»»

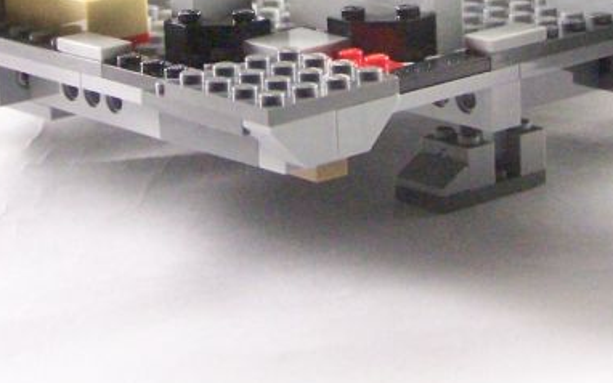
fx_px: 2657
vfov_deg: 8.1
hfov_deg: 13.1
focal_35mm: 159
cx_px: 393
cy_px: -133
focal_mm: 9.3
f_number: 3.1
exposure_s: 1/45
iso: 400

««

* _Instructions to follow_: Write out again, unchanged, every line from the line containing "vfov_deg: 8.1" to the final line of the material above.

* _Output for this task_:
vfov_deg: 8.1
hfov_deg: 13.1
focal_35mm: 159
cx_px: 393
cy_px: -133
focal_mm: 9.3
f_number: 3.1
exposure_s: 1/45
iso: 400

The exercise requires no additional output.